▶ **About this exercise**
Throughout the entries below, report every line where "Study" is found.

##### Dataset content #####

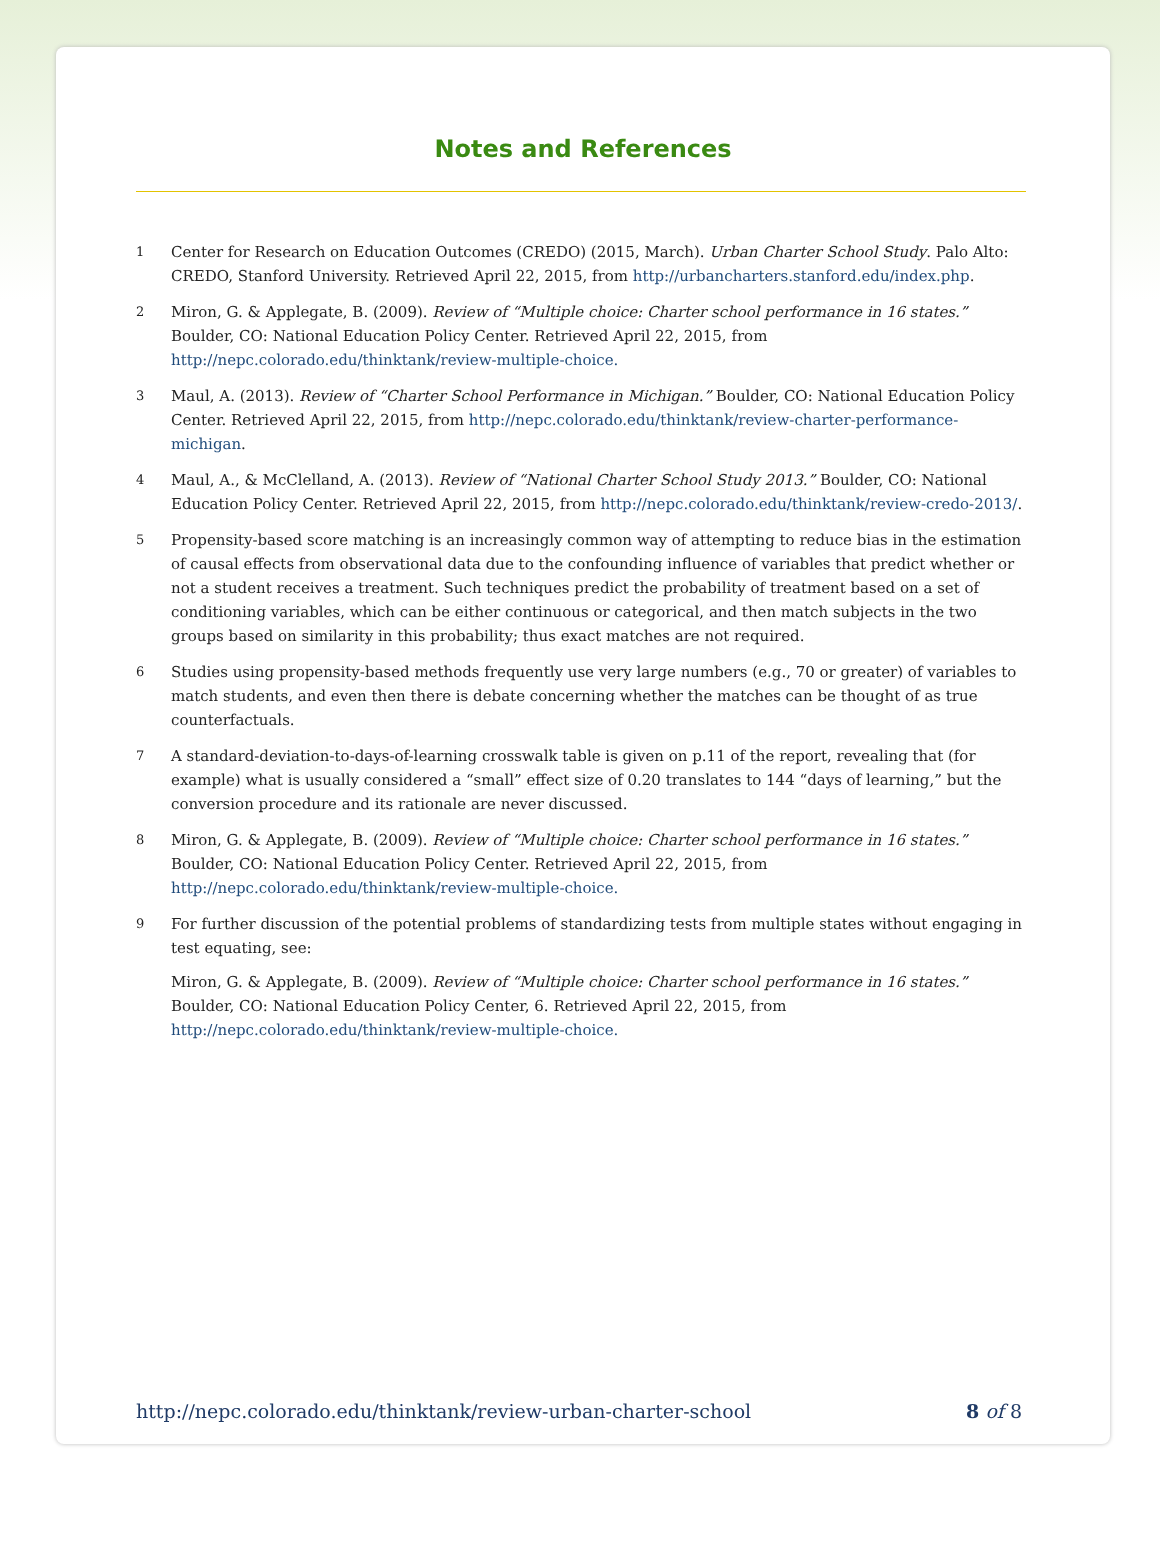Notes and References
1
Center for Research on Education Outcomes (CREDO) (2015, March). Urban Charter School Study. Palo Alto: CREDO, Stanford University. Retrieved April 22, 2015, from http://urbancharters.stanford.edu/index.php.
2
Miron, G. & Applegate, B. (2009). Review of “Multiple choice: Charter school performance in 16 states.” Boulder, CO: National Education Policy Center. Retrieved April 22, 2015, from http://nepc.colorado.edu/thinktank/review-multiple-choice.
3
Maul, A. (2013). Review of “Charter School Performance in Michigan.” Boulder, CO: National Education Policy Center. Retrieved April 22, 2015, from http://nepc.colorado.edu/thinktank/review-charter-performance-michigan.
4
Maul, A., & McClelland, A. (2013). Review of “National Charter School Study 2013.” Boulder, CO: National Education Policy Center. Retrieved April 22, 2015, from http://nepc.colorado.edu/thinktank/review-credo-2013/.
5
Propensity-based score matching is an increasingly common way of attempting to reduce bias in the estimation of causal effects from observational data due to the confounding influence of variables that predict whether or not a student receives a treatment. Such techniques predict the probability of treatment based on a set of conditioning variables, which can be either continuous or categorical, and then match subjects in the two groups based on similarity in this probability; thus exact matches are not required.
6
Studies using propensity-based methods frequently use very large numbers (e.g., 70 or greater) of variables to match students, and even then there is debate concerning whether the matches can be thought of as true counterfactuals.
7
A standard-deviation-to-days-of-learning crosswalk table is given on p.11 of the report, revealing that (for example) what is usually considered a “small” effect size of 0.20 translates to 144 “days of learning,” but the conversion procedure and its rationale are never discussed.
8
Miron, G. & Applegate, B. (2009). Review of “Multiple choice: Charter school performance in 16 states.” Boulder, CO: National Education Policy Center. Retrieved April 22, 2015, from http://nepc.colorado.edu/thinktank/review-multiple-choice.
9
For further discussion of the potential problems of standardizing tests from multiple states without engaging in test equating, see:
Miron, G. & Applegate, B. (2009). Review of “Multiple choice: Charter school performance in 16 states.” Boulder, CO: National Education Policy Center, 6. Retrieved April 22, 2015, from http://nepc.colorado.edu/thinktank/review-multiple-choice.
http://nepc.colorado.edu/thinktank/review-urban-charter-school 8 of 8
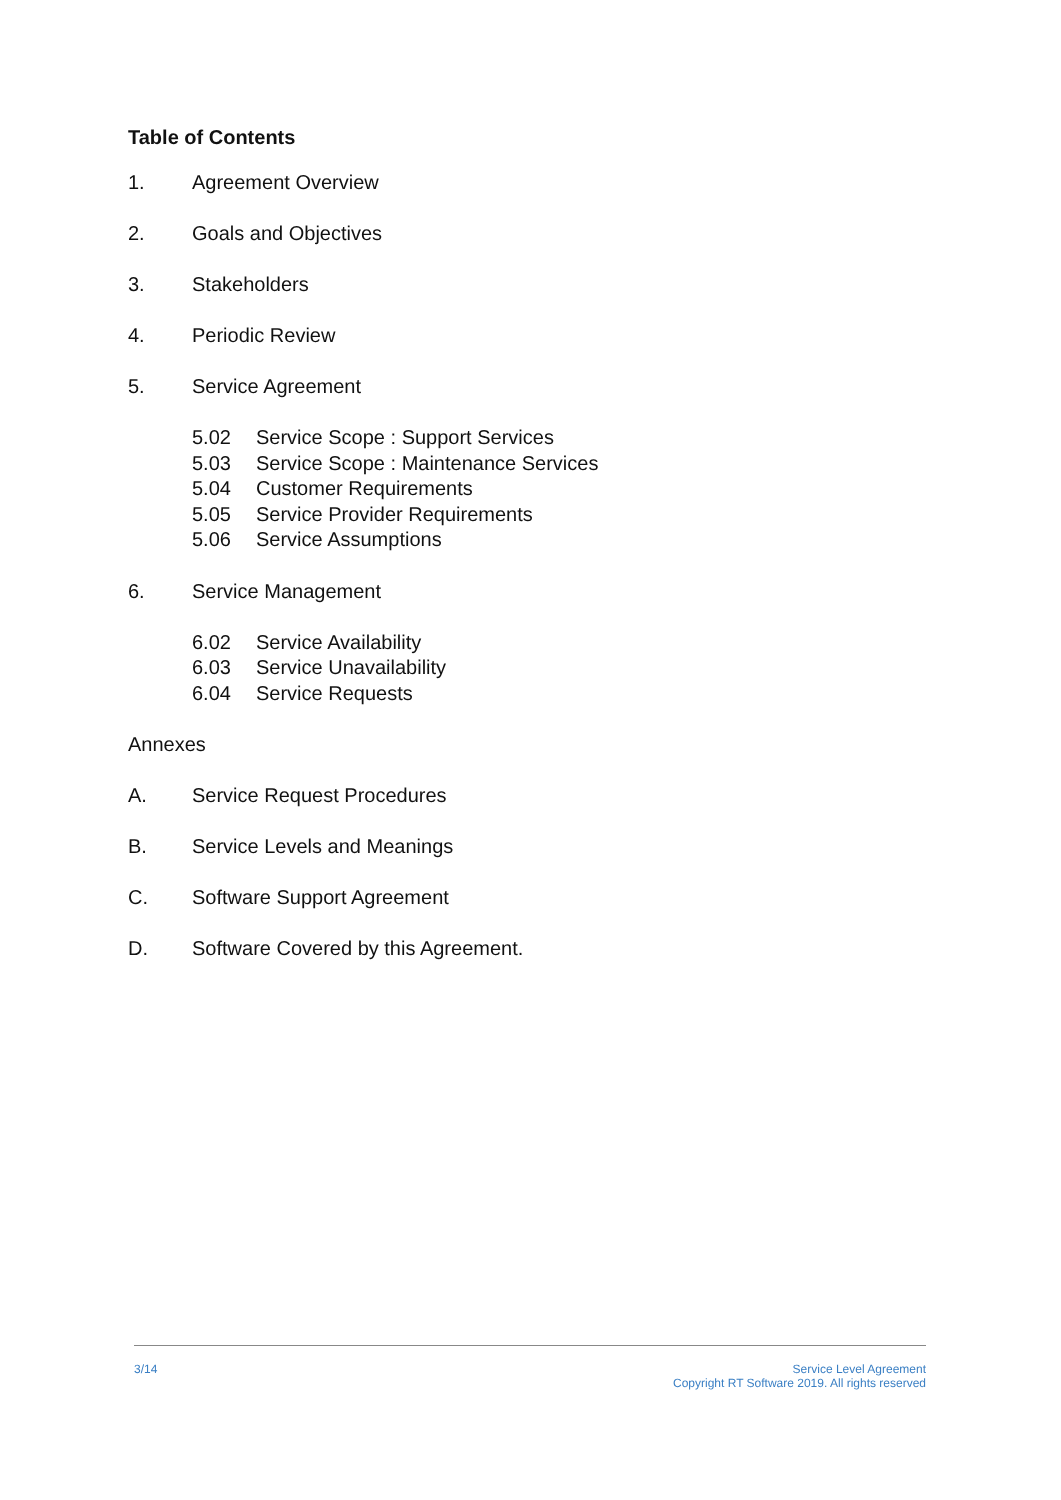Table of Contents
1. Agreement Overview
2. Goals and Objectives
3. Stakeholders
4. Periodic Review
5. Service Agreement
5.02 Service Scope : Support Services
5.03 Service Scope : Maintenance Services
5.04 Customer Requirements
5.05 Service Provider Requirements
5.06 Service Assumptions
6. Service Management
6.02 Service Availability
6.03 Service Unavailability
6.04 Service Requests
Annexes
A. Service Request Procedures
B. Service Levels and Meanings
C. Software Support Agreement
D. Software Covered by this Agreement.
3/14
Service Level Agreement
Copyright RT Software 2019. All rights reserved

#####

▶ **Expected answer**
Center for Research on Education Outcomes (CREDO) (2015, March). Urban Charter School Study. Palo Alto: CREDO, Stanford University. Retrieved April 22, 2015, from http://urbancharters.stanford.edu/index.php.
Maul, A., & McClelland, A. (2013). Review of “National Charter School Study 2013.” Boulder, CO: National Education Policy Center. Retrieved April 22, 2015, from http://nepc.colorado.edu/thinktank/review-credo-2013/.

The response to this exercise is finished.